VoIP A key aspect of the Internet is that a user can choose to visit any website and access any service. In Free Basics, Facebook has decided voice over Internet protocol (VoIP) and video are not good for users, so they will not have them.

Since Google hasn’t signed up as a partner with Facebook, users cannot access it. This also includes any of the billions of websites that haven't partnered with Facebook.

“In sociology, this locus of decision-making ability is called ‘agency’,” said Kiran Jonnalagadda, founder of Bengaluru-based tech community HasGeek and one of the key members of the SaveTheInternet.in campaign.

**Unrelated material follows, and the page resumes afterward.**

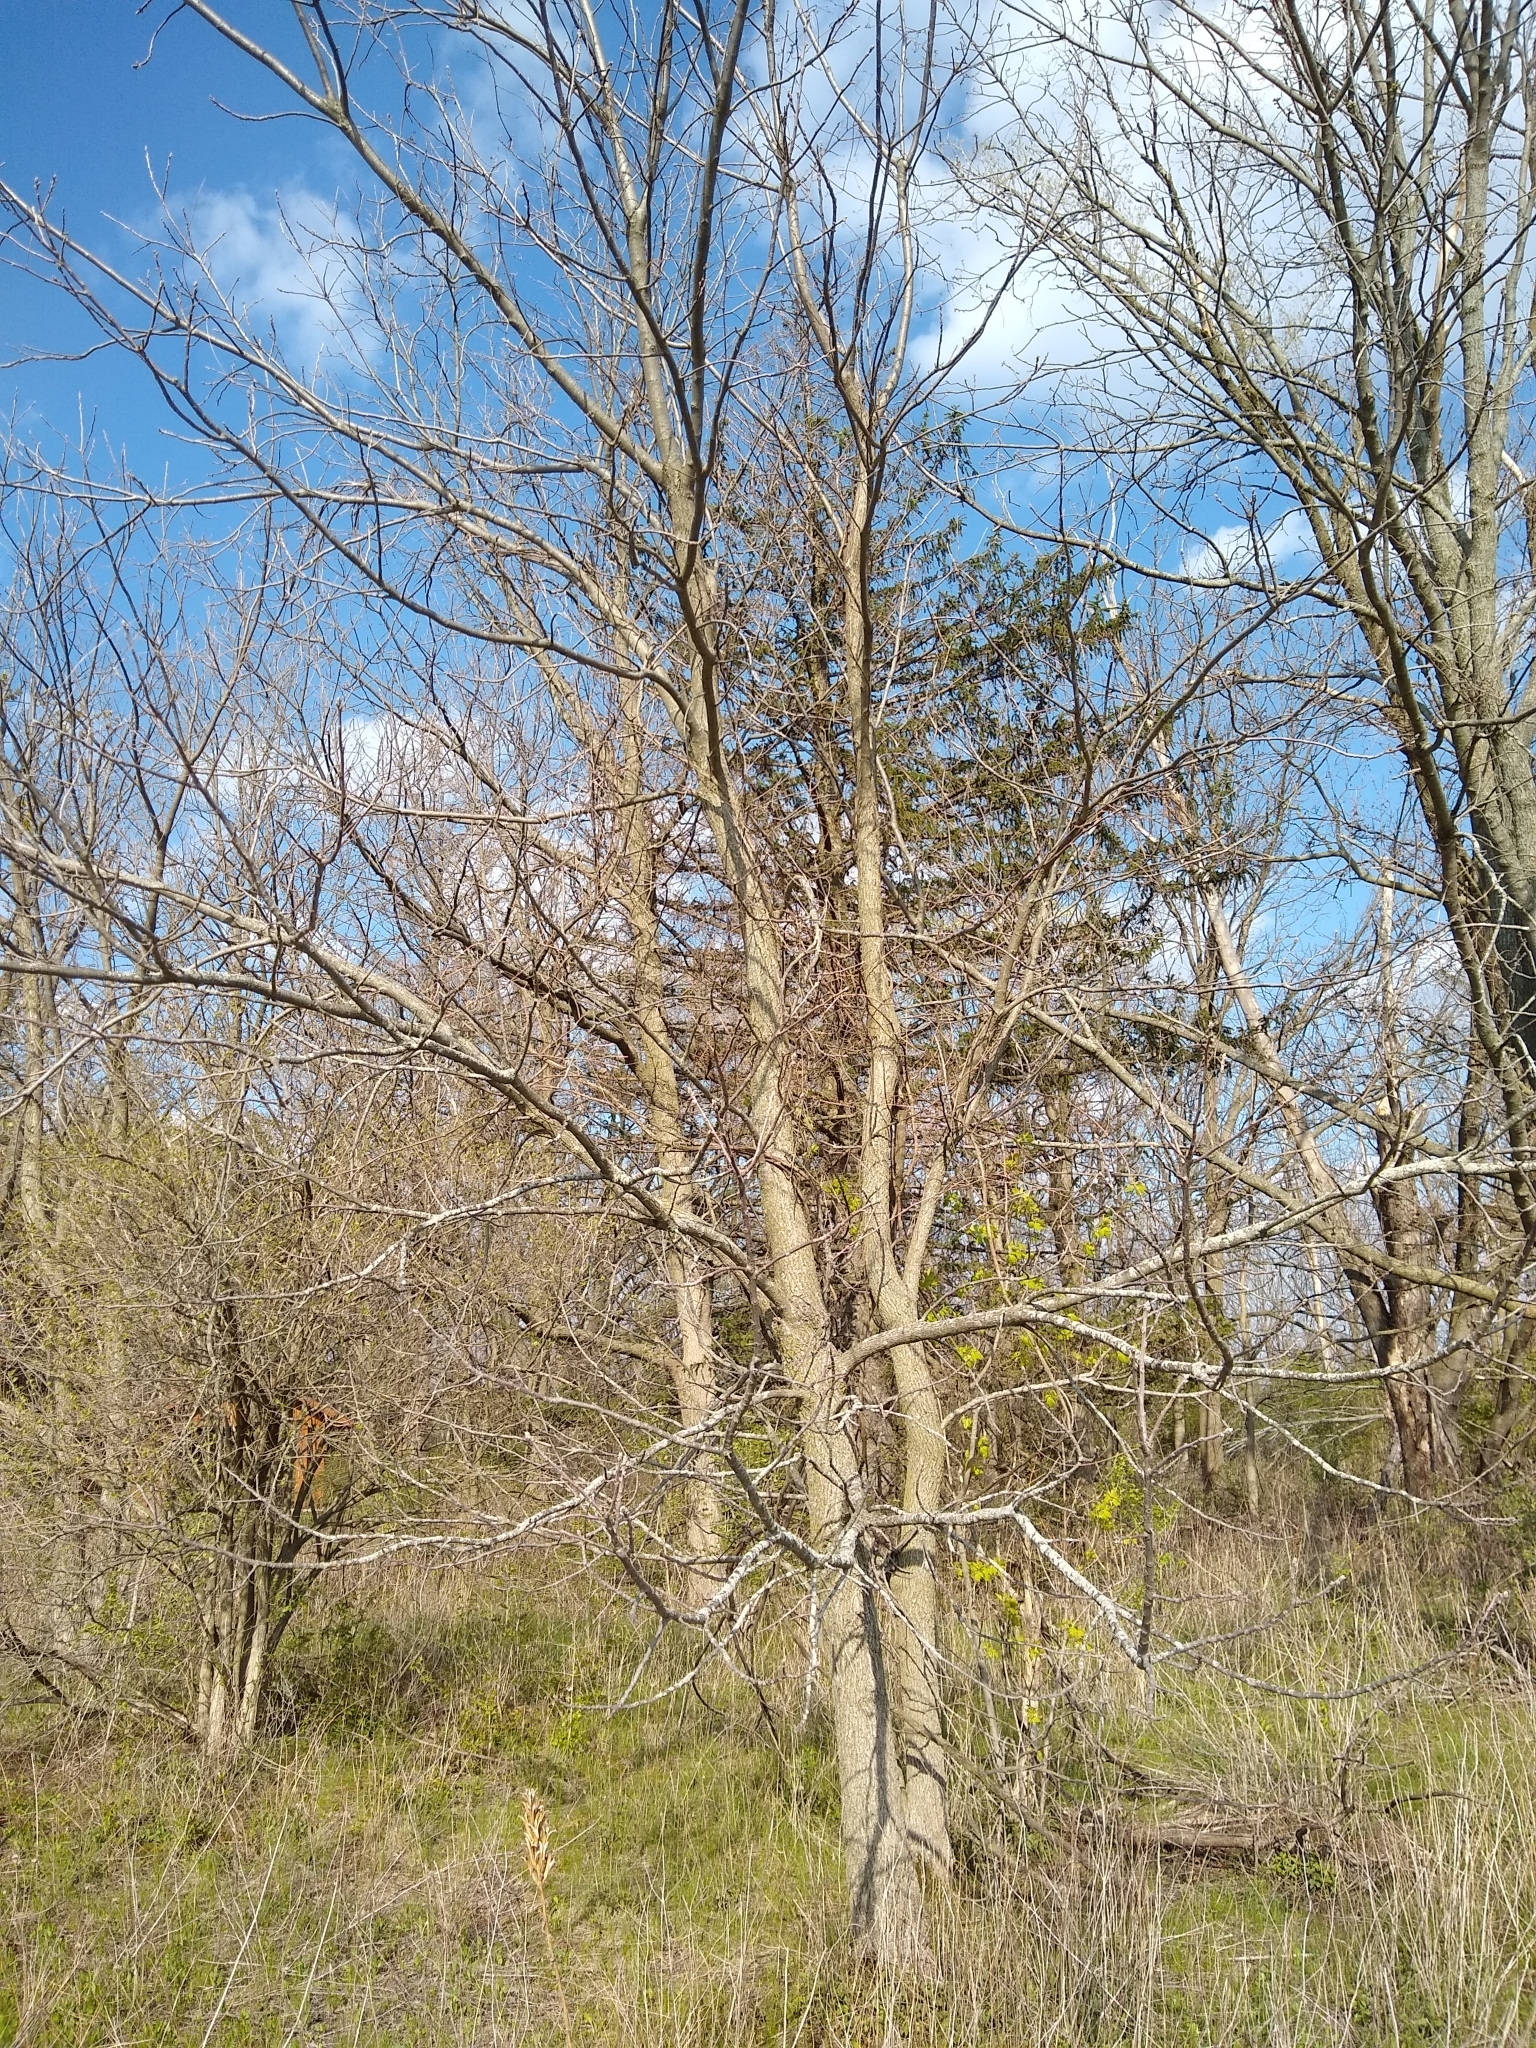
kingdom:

He said Free Basics shifts ‘agency’ (who has decision making rights) from the end user to Facebook. But India’s constitution guarantees ‘agency’ to each citizen, which is why they have fundamental rights and universal franchise. “Free Basics wants to take it away,” said Mr. Jonnalagadda.

Experts say even more worrying is the fact that Facebook wants this right to take away agency enshrined in law. This is why they’re lobbying Telecom Regulatory Authority of India (TRAI) so heavily. While Facebook may claim to be benign, once it is legally approved, others will abuse it for private gain, according to the experts.

“This is why we’re calling it ‘Digital Colonialism, the exploitation of resources while denying rights,” said Mr. Jonnalagadda.

He is also of view that Free Basics, like all forms of zero rating, comes from the same school of thought that considers a 'benevolent dictatorship' better than democracy for progress.

“In India we’ve seen this taken to the extreme once with the emergency. We don’t want any further evidence of the harm possible,” said Mr. Jonnalagadda.

Sharad Sharma, co-founder of Bengaluru-based software product think tank iSPIRT said that it is fine for companies to sponsor free access to their Internet in general. “But, consumers should have choice of using any telco provider and still get the benefit,” said Mr. Sharma.

Facebook had earlier collaborated with telecommunications company Reliance Communications to provide its proposed ‘Free Basics’ plan. However, TRAI has told Reliance Communications to delay the launch of Free Basics.

Special deal Mr. Sharma of iSPIRT said telecos should not have special deal like the partnership between Reliance Communications and Facebook to provide free Internet. “This violates the fundamental net neutrality principle,” he said.

He said companies should pay money, data time or anything else to the consumer directly by using tools like Gigato, a data-sponsoring app. These tools reimburse users for data without violating the net neutrality.

Meanwhile, India also witnessed street-level protests in Gachibowli, a major IT suburb of Hyderabad. The protestors were sitting under a tent and were trying to discredit Facebook’s Free Basics initiative.

The Free Software Movement of India (FSMI) organised protests in several towns across Telangana and Andhra Pradesh with a demand to scrap it.

The members are trying to convince people about their stand through various social media initiatives. They said people who have signed up to support the online campaign of ‘Free Basics’ can reverse their decision by visiting their website 'saynotofreebasics.fsmi.in'

This week, Facebook founder Mark Zuckerberg made renewed pitch for its Free Basics Internet service saying it protects net neutrality. Mr.Zuckerberg whose Facebook is spending billions of dollars on projects to deliver Internet to under-served areas using satellites, drones and lasers, appeared on a video to personally promote Free Basics. He also wrote a personal appeal in one of the newspapers.